TEXT FOR ANALYSIS:
- - -
The Marble Mountains of Northern California bring to mind some of the beauty of the Washington Cascades. The white craggy cliffs above. The deep, alpine, glaciated lakes. The vast, sweeping, steep meadows of wildflowers cascading down from the barren, snow-pocked peaks. Distant endless mountaintops fading in monochrome blues.

We camped last night on a whim with three other hikers -- Jym Beam, The Rain Queen, and Beer Poet. They had all hiked together on the AT in 2001 and had randomly run into each other yesterday afternoon. It was a fun reunion. Sitting at a campfire, telling stories, reminiscing, it was really nice -- something we don't experience much out here, just the two of us.

Jym Beam and the Rain Queen are also known as "The Newlyweds." This trek is their honeymoon. They were married in late May and at the last minute threw together their things and set out on this hike as a celebration of their commitment to one another. Beer Poet is a performer, a story teller, a lover of adventure and beer. I wish that I had recorded some of his spoken word pieces and poems; he was quite good, very charismatic. We all sat together. They talked a great deal about the AT, recalling names, places, towns and bars along the way (they were all very much into drinking). Eliza and I ate a late dinner by the fire, joining in at times, listening, happy for the company. At one point we all remember the events of September 11th, 2001 together, each one of us thinking and speaking of where we were, what we were doing, how it effected us. It was an interesting evening. We felt a strange connection between us all.



Today has been very beautiful, and difficult as well. The terrain has turned out to be pretty tough. My shoes are giving me a little trouble as well. Hopefully, they are just breaking in . . .

August 10: Seiad Valley

Down the mountain we flew this morning into Seiad Valley and the 51st State of Jefferson, USA. I don't know much of the history of this area, but it seems like it must have an interesting one tucked away somewhere. Isolated out here in the middle of endless green mountains. Backwoods; Live Free or Die. The logging industry has always lived here. Agriculturally, the whole region, stretching over the Humboldt County on the coast, is reknowned for its annually abundant and robust marijuana crop. Old hippie motorcycle towns. Vineland, in the flesh.

The town of Seiad Valley is one the very few that the PCT actually passes directly through. The Klamath River rolls heavy and sure down through the valley, a shining, snaking beauty seen from above. We had heard vague rumors of the town over this past week -- that the whole ordeal would be one big hurdle on the trail, that sacks of weed would come hurled at us from all sides, that we wouldn't ever want to leave. One thing we knew of for sure as we walked down Route 96 into town, past a few houses with their great overgrown gardens and kitsch, colorful lawn art sprawling out over the land -- we knew of the Seiad Valley Pancake Challenge.
- - -
DATASET CONTENT:
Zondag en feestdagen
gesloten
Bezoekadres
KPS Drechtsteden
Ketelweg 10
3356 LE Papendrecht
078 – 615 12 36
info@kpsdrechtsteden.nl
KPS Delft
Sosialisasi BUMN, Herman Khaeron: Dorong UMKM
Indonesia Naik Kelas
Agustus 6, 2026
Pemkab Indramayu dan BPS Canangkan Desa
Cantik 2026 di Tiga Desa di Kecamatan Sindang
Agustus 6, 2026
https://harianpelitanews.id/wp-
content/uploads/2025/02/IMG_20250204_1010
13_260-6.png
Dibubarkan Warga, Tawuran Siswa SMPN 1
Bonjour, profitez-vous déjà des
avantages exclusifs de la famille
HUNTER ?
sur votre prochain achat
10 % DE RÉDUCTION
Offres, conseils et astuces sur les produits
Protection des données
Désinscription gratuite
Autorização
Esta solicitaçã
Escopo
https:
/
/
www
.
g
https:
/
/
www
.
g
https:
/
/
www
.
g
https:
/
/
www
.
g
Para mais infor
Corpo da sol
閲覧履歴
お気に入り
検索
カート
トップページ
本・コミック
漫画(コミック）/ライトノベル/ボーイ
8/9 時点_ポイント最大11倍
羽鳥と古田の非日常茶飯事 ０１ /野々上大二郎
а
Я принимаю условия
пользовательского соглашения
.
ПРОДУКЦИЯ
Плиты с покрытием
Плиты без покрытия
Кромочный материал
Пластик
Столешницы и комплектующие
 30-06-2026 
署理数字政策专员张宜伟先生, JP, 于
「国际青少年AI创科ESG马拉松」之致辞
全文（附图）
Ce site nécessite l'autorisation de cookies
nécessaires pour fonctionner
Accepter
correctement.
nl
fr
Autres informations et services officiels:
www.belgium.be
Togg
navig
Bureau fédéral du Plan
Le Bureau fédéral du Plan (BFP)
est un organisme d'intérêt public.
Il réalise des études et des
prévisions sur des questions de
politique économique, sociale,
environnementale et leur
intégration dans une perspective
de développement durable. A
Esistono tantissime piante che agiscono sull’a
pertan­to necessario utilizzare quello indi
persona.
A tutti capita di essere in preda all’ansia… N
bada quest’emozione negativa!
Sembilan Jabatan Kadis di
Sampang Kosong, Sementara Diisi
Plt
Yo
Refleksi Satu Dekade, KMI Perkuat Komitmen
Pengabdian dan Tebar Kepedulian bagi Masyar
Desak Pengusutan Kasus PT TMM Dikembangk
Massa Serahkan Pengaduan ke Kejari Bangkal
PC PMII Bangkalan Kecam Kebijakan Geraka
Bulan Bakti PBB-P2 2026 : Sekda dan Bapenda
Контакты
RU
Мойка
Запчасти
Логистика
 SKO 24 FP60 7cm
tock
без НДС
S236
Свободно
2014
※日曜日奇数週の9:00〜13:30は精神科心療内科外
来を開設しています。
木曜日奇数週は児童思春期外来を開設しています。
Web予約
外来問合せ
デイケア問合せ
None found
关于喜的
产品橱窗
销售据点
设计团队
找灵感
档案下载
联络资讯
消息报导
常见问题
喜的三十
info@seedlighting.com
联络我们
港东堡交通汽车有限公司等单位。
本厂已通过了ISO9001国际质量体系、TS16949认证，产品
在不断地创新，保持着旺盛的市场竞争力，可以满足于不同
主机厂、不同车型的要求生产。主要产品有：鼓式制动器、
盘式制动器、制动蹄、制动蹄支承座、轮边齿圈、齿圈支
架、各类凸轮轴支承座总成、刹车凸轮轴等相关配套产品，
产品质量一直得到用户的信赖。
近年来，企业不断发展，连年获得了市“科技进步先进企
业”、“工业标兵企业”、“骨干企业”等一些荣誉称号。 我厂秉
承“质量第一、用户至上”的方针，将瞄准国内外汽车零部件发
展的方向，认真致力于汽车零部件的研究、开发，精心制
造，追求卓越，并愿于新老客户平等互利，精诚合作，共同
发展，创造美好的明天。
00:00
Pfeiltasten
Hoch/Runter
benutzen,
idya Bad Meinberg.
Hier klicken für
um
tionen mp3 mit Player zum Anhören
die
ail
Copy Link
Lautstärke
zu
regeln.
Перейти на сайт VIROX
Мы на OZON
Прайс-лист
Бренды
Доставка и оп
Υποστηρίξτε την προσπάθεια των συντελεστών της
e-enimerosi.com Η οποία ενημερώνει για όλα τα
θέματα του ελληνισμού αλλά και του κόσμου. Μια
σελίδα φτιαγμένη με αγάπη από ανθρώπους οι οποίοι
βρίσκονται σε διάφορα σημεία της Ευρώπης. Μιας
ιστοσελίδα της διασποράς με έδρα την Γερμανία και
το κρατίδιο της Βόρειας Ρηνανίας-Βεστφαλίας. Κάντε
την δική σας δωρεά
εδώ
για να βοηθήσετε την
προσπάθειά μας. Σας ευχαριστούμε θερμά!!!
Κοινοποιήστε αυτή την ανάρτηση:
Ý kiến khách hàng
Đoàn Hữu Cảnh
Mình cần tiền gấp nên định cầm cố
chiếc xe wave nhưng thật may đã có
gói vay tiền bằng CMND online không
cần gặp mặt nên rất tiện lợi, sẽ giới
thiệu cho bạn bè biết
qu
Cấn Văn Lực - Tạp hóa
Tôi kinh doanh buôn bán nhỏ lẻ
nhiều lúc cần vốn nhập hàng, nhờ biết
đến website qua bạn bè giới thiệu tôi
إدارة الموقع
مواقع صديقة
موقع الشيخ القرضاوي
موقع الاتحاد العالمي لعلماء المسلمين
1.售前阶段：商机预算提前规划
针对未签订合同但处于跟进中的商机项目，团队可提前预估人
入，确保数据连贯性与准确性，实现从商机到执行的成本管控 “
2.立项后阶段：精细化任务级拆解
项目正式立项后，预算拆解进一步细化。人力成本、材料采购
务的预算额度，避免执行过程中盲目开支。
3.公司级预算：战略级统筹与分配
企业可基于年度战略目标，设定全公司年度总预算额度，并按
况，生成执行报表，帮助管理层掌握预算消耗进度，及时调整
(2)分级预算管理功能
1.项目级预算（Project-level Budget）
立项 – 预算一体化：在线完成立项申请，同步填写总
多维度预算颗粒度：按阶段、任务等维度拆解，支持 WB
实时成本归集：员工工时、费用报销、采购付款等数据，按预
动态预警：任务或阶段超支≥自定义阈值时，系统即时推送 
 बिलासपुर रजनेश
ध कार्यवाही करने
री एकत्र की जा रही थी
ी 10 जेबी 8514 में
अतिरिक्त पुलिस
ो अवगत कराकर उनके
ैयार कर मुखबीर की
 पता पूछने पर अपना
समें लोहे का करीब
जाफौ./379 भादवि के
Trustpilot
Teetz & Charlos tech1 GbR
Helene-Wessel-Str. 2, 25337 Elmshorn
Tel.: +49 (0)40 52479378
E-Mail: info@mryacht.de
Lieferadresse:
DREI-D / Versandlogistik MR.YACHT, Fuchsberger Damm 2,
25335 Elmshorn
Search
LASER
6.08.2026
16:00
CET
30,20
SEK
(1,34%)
- - -
WORK INSTRUCTION 1:
In the trail journal, what other name are Jym Beam and the Rain Queen known by?
WORK INSTRUCTION 2:
Please copy out the part of the trail journal starting at "Today has been" and ending at "breaking in . . .".
Answer from the trail journal alone, not from the rows.

TASK OUTPUT 1:
They are also known as "The Newlyweds."

TASK OUTPUT 2:
Today has been very beautiful, and difficult as well. The terrain has turned out to be pretty tough. My shoes are giving me a little trouble as well. Hopefully, they are just breaking in . . .